Frequently Asked Questions (XC6SLX45-2FGG484I FAQ)

What does the part number XC6SLX45-2FGG484I signify?

The part number is a code that describes the device's key attributes. 'XC6S' identifies the Spartan-6 family. 'LX' means it is a Logic-optimized variant. '45' indicates the relative density of the device (45k logic cells). '-2' is the speed grade, with lower numbers being slower and higher numbers being faster. 'FGG484' specifies the package type: a 484-ball Fine-Pitch BGA. Finally, the 'I' suffix denotes the industrial temperature range (-40°C to 100°C junction temperature).

What software is used to program the XC6SLX45-2FGG484I?

The Spartan-6 family, including the XC6SLX45, is supported by the Xilinx ISE Design Suite. The final version supporting these devices is ISE 14.7. It is important to note that the newer Xilinx Vivado Design Suite does NOT support Spartan-6 or any older device families. Any new or legacy development for this part must be done using the ISE toolchain.

Is the XC6SLX45-2FGG484I a 5V tolerant device?
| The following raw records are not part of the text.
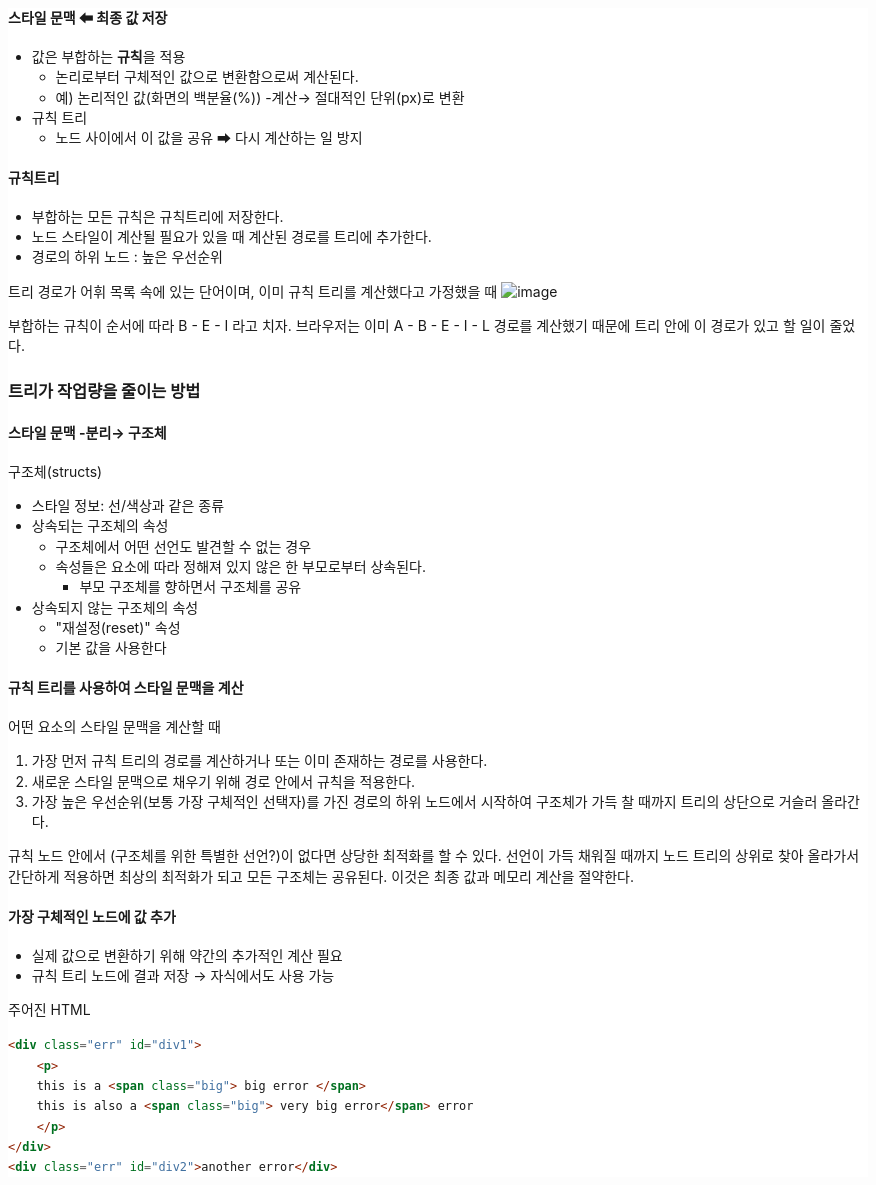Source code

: #### 스타일 문맥 ⬅ **최종 값** 저장
- 값은 부합하는 **규칙**을 적용
    - 논리로부터 구체적인 값으로 변환함으로써 계산된다. 
    - 예) 논리적인 값(화면의 백분율(%)) -계산→ 절대적인 단위(px)로 변환
- 규칙 트리 
    - 노드 사이에서 이 값을 공유 ➡ 다시 계산하는 일 방지

#### 규칙트리
- 부합하는 모든 규칙은 규칙트리에 저장한다.
- 노드 스타일이 계산될 필요가 있을 때 계산된 경로를 트리에 추가한다.
- 경로의 하위 노드 : 높은 우선순위 

트리 경로가 어휘 목록 속에 있는 단어이며, 이미 규칙 트리를 계산했다고 가정했을 때
![image](https://user-images.githubusercontent.com/31977543/98776463-4d5f7b80-2432-11eb-90b1-e895c017decf.png)

부합하는 규칙이 순서에 따라 B - E - I 라고 치자. 
브라우저는 이미 A - B - E - I - L 경로를 계산했기 때문에 트리 안에 이 경로가 있고 할 일이 줄었다. 

### 트리가 작업량을 줄이는 방법

#### 스타일 문맥 -분리→ 구조체
구조체(structs) 
- 스타일 정보: 선/색상과 같은 종류
- 상속되는 구조체의 속성
    - 구조체에서 어떤 선언도 발견할 수 없는 경우
    - 속성들은 요소에 따라 정해져 있지 않은 한 부모로부터 상속된다. 
        - 부모 구조체를 향하면서 구조체를 공유 
- 상속되지 않는 구조체의 속성
     - "재설정(reset)" 속성
     - 기본 값을 사용한다
 
#### 규칙 트리를 사용하여 스타일 문맥을 계산
어떤 요소의 스타일 문맥을 계산할 때 
1. 가장 먼저 규칙 트리의 경로를 계산하거나 또는 이미 존재하는 경로를 사용한다.
2. 새로운 스타일 문맥으로 채우기 위해 경로 안에서 규칙을 적용한다. 
3. 가장 높은 우선순위(보통 가장 구체적인 선택자)를 가진 경로의 하위 노드에서 시작하여 구조체가 가득 찰 때까지 트리의 상단으로 거슬러 올라간다. 

규칙 노드 안에서 (구조체를 위한 특별한 선언?)이 없다면 상당한 최적화를 할 수 있다. 
선언이 가득 채워질 때까지 노드 트리의 상위로 찾아 올라가서 간단하게 적용하면 최상의 최적화가 되고 모든 구조체는 공유된다. 
이것은 최종 값과 메모리 계산을 절약한다.

#### 가장 구체적인 노드에 값 추가
- 실제 값으로 변환하기 위해 약간의 추가적인 계산 필요
- 규칙 트리 노드에 결과 저장 → 자식에서도 사용 가능

주어진 HTML
```html
<div class="err" id="div1">  
    <p>
    this is a <span class="big"> big error </span>
    this is also a <span class="big"> very big error</span> error
    </p>
</div>  
<div class="err" id="div2">another error</div>  
```
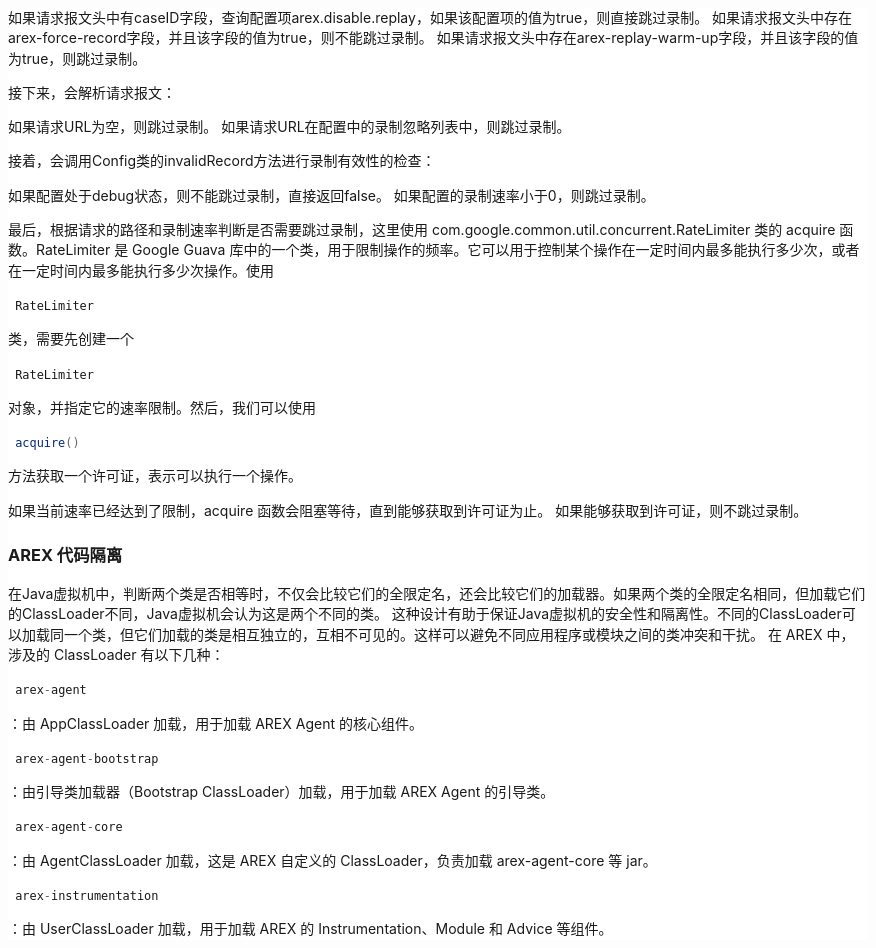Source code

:  如果请求报文头中有caseID字段，查询配置项arex.disable.replay，如果该配置项的值为true，则直接跳过录制。 
 如果请求报文头中存在arex-force-record字段，并且该字段的值为true，则不能跳过录制。 
 如果请求报文头中存在arex-replay-warm-up字段，并且该字段的值为true，则跳过录制。 
 
接下来，会解析请求报文： 
 
 如果请求URL为空，则跳过录制。 
 如果请求URL在配置中的录制忽略列表中，则跳过录制。 
 
接着，会调用Config类的invalidRecord方法进行录制有效性的检查： 
 
 如果配置处于debug状态，则不能跳过录制，直接返回false。 
 如果配置的录制速率小于0，则跳过录制。 
 
最后，根据请求的路径和录制速率判断是否需要跳过录制，这里使用 com.google.common.util.concurrent.RateLimiter 类的 acquire 函数。RateLimiter 是 Google Guava 库中的一个类，用于限制操作的频率。它可以用于控制某个操作在一定时间内最多能执行多少次，或者在一定时间内最多能执行多少次操作。使用 
 ```java 
  RateLimiter
  ``` 
 类，需要先创建一个 
 ```java 
  RateLimiter
  ``` 
 对象，并指定它的速率限制。然后，我们可以使用  
 ```java 
  acquire() 
  ``` 
 方法获取一个许可证，表示可以执行一个操作。 
 
 如果当前速率已经达到了限制，acquire 函数会阻塞等待，直到能够获取到许可证为止。 
 如果能够获取到许可证，则不跳过录制。 
 
### AREX 代码隔离 
在Java虚拟机中，判断两个类是否相等时，不仅会比较它们的全限定名，还会比较它们的加载器。如果两个类的全限定名相同，但加载它们的ClassLoader不同，Java虚拟机会认为这是两个不同的类。 
这种设计有助于保证Java虚拟机的安全性和隔离性。不同的ClassLoader可以加载同一个类，但它们加载的类是相互独立的，互相不可见的。这样可以避免不同应用程序或模块之间的类冲突和干扰。 
在 AREX 中，涉及的 ClassLoader 有以下几种： 
 
  
 ```java 
  arex-agent
  ``` 
 ：由 AppClassLoader 加载，用于加载 AREX Agent 的核心组件。 
  
 ```java 
  arex-agent-bootstrap
  ``` 
 ：由引导类加载器（Bootstrap ClassLoader）加载，用于加载 AREX Agent 的引导类。 
  
 ```java 
  arex-agent-core
  ``` 
 ：由 AgentClassLoader 加载，这是 AREX 自定义的 ClassLoader，负责加载 arex-agent-core 等 jar。 
  
 ```java 
  arex-instrumentation
  ``` 
 ：由 UserClassLoader 加载，用于加载 AREX 的 Instrumentation、Module 和 Advice 等组件。 
   
    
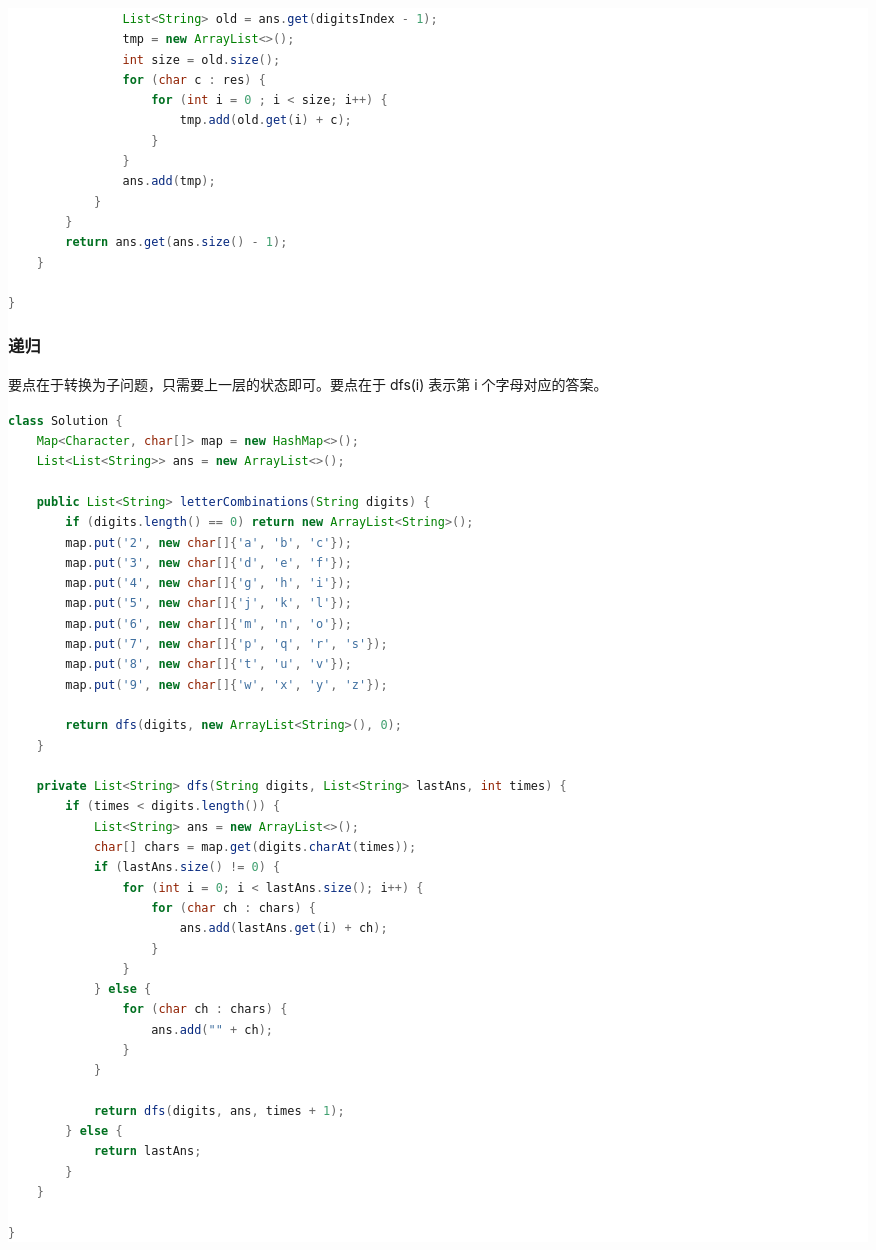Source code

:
 ```java
                List<String> old = ans.get(digitsIndex - 1);
                tmp = new ArrayList<>();
                int size = old.size();
                for (char c : res) {
                    for (int i = 0 ; i < size; i++) {
                        tmp.add(old.get(i) + c);
                    }
                }
                ans.add(tmp);
            }
        }
        return ans.get(ans.size() - 1);
    }

}
```

### 递归

要点在于转换为子问题，只需要上一层的状态即可。要点在于 dfs(i) 表示第 i 个字母对应的答案。

```java
class Solution {
    Map<Character, char[]> map = new HashMap<>();
    List<List<String>> ans = new ArrayList<>();

    public List<String> letterCombinations(String digits) {
        if (digits.length() == 0) return new ArrayList<String>();
        map.put('2', new char[]{'a', 'b', 'c'});
        map.put('3', new char[]{'d', 'e', 'f'});
        map.put('4', new char[]{'g', 'h', 'i'});
        map.put('5', new char[]{'j', 'k', 'l'});
        map.put('6', new char[]{'m', 'n', 'o'});
        map.put('7', new char[]{'p', 'q', 'r', 's'});
        map.put('8', new char[]{'t', 'u', 'v'});
        map.put('9', new char[]{'w', 'x', 'y', 'z'});

        return dfs(digits, new ArrayList<String>(), 0);
    }

    private List<String> dfs(String digits, List<String> lastAns, int times) {
        if (times < digits.length()) {
            List<String> ans = new ArrayList<>();
            char[] chars = map.get(digits.charAt(times));
            if (lastAns.size() != 0) {
                for (int i = 0; i < lastAns.size(); i++) {
                    for (char ch : chars) {
                        ans.add(lastAns.get(i) + ch);
                    }
                }
            } else {
                for (char ch : chars) {
                    ans.add("" + ch);
                }
            }

            return dfs(digits, ans, times + 1);
        } else {
            return lastAns;
        }
    }

}
```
No, the I/O pins are not 5V tolerant. According to the datasheet, the absolute maximum voltage on user I/O pins relative to ground is 4.1V. The VCCO for each bank determines the output voltage and influences the input voltage tolerance for certain standards. Applying 5V directly to any I/O pin will likely cause permanent damage to the device. For interfacing with 5V logic, external level-shifting circuitry is required.

What is the difference between Block RAM and Distributed RAM in this FPGA?

Block RAM (BRAM) and Distributed RAM are two different ways to implement memory. Block RAM consists of large, dedicated 18Kb memory blocks that are highly efficient for creating larger buffers, FIFOs, or processor memory. Distributed RAM, on the other hand, utilizes the LUTs within the logic fabric to create small, fast memory arrays. It is ideal for small, localized storage like register files or small state machine tables, where the low latency of being close to the logic is an advantage.

What are the power supply requirements for the XC6SLX45-2FGG484I?

The device requires three primary power domains. The core logic runs on VCCINT, which has a nominal voltage of 1.2V. The auxiliary and internal support logic, including configuration and JTAG interfaces, uses VCCAUX at a nominal 2.5V. Finally, the I/O banks are powered by VCCO supplies, which can range from 1.2V to 3.3V depending on the I/O standard being used. Each I/O bank can have a different VCCO voltage, allowing for flexible interfacing with multiple external devices.